A little OT, and heaven knows there's been a million threads about it... but the little devil on my shoulder can't resist.
I didn't own a Treo until the 650. I thought the 600 was interesting, but my barrier for entry was no bluetooth. I was also nonplussed by no removable battery and complete loss of data upon battery death. So, to me, the 650 was a fairly decent bump in feature set from the 600... and I waited for the 650 specifically for that reason.
I would defiintely agree that the 680 was something less of an overall improvement the way the 650 was over the 600. But the reason I made the move was that even with *just* background email and IM, the 650 was so woefully underpowered with memory that it regularly crashed. If I get a crash once every few weeks with the 680 it's amazing... and all that was needed to fix that was a memory bump. So, yeah, the 680 wasn't that big a change... but it was changed in ways that were actually quite relevant to some of us.
To bring this back to the iPhone. There is actually a great deal about this device that is SUPER compelling, beyond the hype. In fact, I could live with the contract and the high price.... IF it was actually a smartphone. And in all reality, the barrier to entry here is mostly about the fact that you can't put third party apps on it. It's got a kickass operating system -- Palm should be embarassed that Apple has done a OS X release for a mobile device this quickly, where they *STILL* don't have Linux out for their hardware (smartphone, Foleo doesn't count).

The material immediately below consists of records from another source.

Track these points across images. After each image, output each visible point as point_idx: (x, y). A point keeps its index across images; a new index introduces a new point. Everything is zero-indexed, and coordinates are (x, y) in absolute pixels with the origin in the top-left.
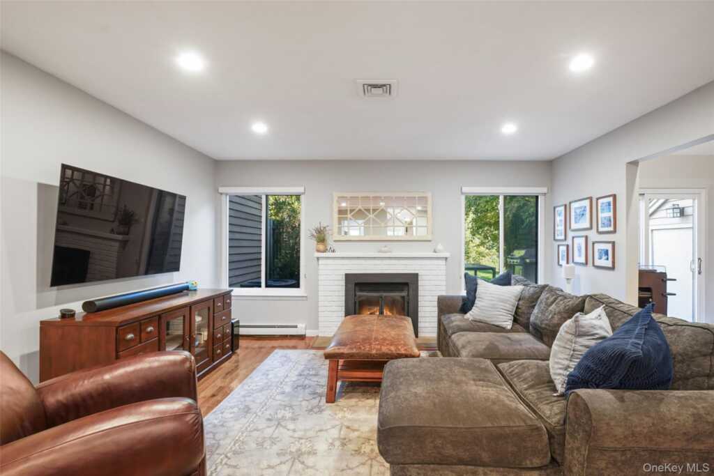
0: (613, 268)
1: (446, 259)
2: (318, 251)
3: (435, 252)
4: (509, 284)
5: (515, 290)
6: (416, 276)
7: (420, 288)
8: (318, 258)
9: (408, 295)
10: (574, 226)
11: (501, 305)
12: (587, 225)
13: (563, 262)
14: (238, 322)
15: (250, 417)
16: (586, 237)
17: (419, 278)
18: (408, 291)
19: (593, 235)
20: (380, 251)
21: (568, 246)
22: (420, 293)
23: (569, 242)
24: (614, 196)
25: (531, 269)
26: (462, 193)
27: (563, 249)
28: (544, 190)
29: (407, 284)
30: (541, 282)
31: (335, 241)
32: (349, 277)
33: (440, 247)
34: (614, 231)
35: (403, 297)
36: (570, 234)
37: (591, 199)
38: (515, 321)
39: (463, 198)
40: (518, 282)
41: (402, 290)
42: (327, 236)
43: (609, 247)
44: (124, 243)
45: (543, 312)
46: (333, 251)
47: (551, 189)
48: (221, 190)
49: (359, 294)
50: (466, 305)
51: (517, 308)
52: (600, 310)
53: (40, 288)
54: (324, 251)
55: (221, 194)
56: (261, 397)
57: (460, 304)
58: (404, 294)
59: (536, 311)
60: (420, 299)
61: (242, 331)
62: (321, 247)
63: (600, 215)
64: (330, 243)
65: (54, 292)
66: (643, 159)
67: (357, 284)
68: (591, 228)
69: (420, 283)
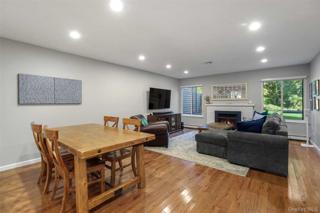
1: (253, 107)
2: (207, 104)
3: (249, 104)
7: (242, 117)
8: (207, 106)
9: (237, 119)
14: (183, 122)
15: (181, 139)
16: (315, 98)
17: (241, 113)
18: (237, 117)
20: (227, 104)
21: (312, 101)
26: (261, 82)
28: (306, 77)
29: (236, 115)
31: (213, 100)
32: (216, 112)
33: (251, 102)
37: (315, 81)
41: (235, 117)
42: (210, 99)
44: (160, 102)
46: (212, 104)
47: (309, 76)
48: (181, 87)
49: (219, 117)
53: (147, 110)
54: (209, 103)
55: (181, 88)
56: (184, 137)
61: (184, 126)
62: (208, 102)
64: (211, 101)
65: (149, 111)
67: (218, 114)
68: (315, 94)
69: (242, 115)
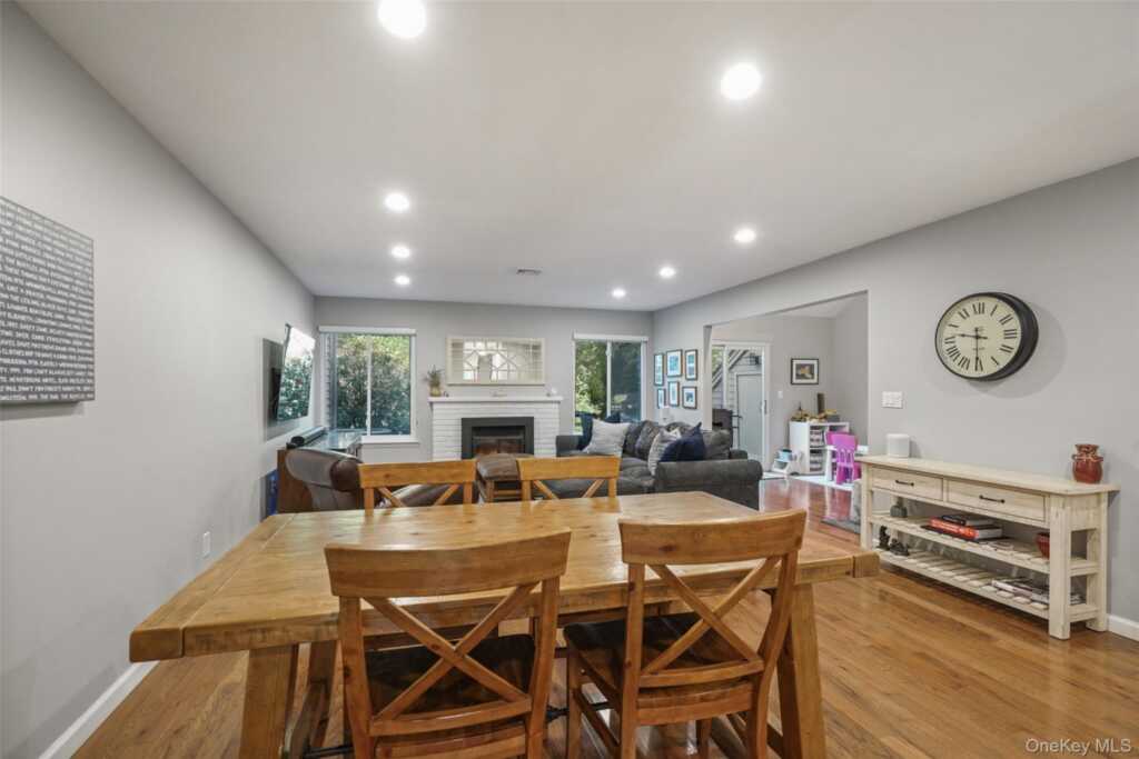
0: (696, 408)
1: (559, 402)
2: (432, 395)
3: (548, 395)
4: (618, 422)
5: (623, 426)
6: (531, 420)
7: (536, 431)
8: (431, 404)
9: (524, 438)
10: (670, 373)
11: (613, 439)
12: (679, 373)
13: (661, 405)
16: (679, 384)
17: (535, 422)
18: (524, 434)
19: (683, 381)
20: (495, 395)
21: (665, 390)
22: (536, 436)
23: (666, 387)
24: (696, 351)
25: (635, 412)
26: (573, 339)
27: (661, 392)
28: (646, 338)
29: (522, 428)
30: (643, 418)
31: (451, 385)
32: (465, 422)
33: (554, 391)
34: (696, 379)
35: (520, 441)
36: (668, 380)
37: (681, 351)
38: (624, 451)
39: (573, 344)
40: (625, 421)
41: (518, 434)
42: (441, 380)
43: (692, 391)
45: (644, 439)
46: (447, 396)
47: (652, 339)
49: (476, 438)
50: (582, 443)
51: (626, 441)
52: (677, 430)
54: (438, 396)
57: (576, 441)
58: (521, 437)
59: (640, 440)
60: (536, 441)
62: (435, 391)
63: (688, 365)
64: (444, 387)
66: (715, 325)
67: (473, 428)
68: (681, 376)
69: (536, 426)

I think that if Apple were to make subsequent revisions of the iPhone more open, and really enable it as a smartphone, then it would kick some ***. But if they keep it closed and feature phone like, then it just wind up being another player. The confusion point would be... is it a phone with media features? or is it an iPod with a radio and dial pad integration to the contacts application? Personally, I tend to think it's the latter... with woefully little storage as a media device.
I know it would kill battery life, but give me a iPhone with a 30GB drive and open API for third party app development, I'd pay even more to get one. Maybe they could even get fancy and have some flash as a fast-access cache for media files and use the disk drive less frequently to preserve battery.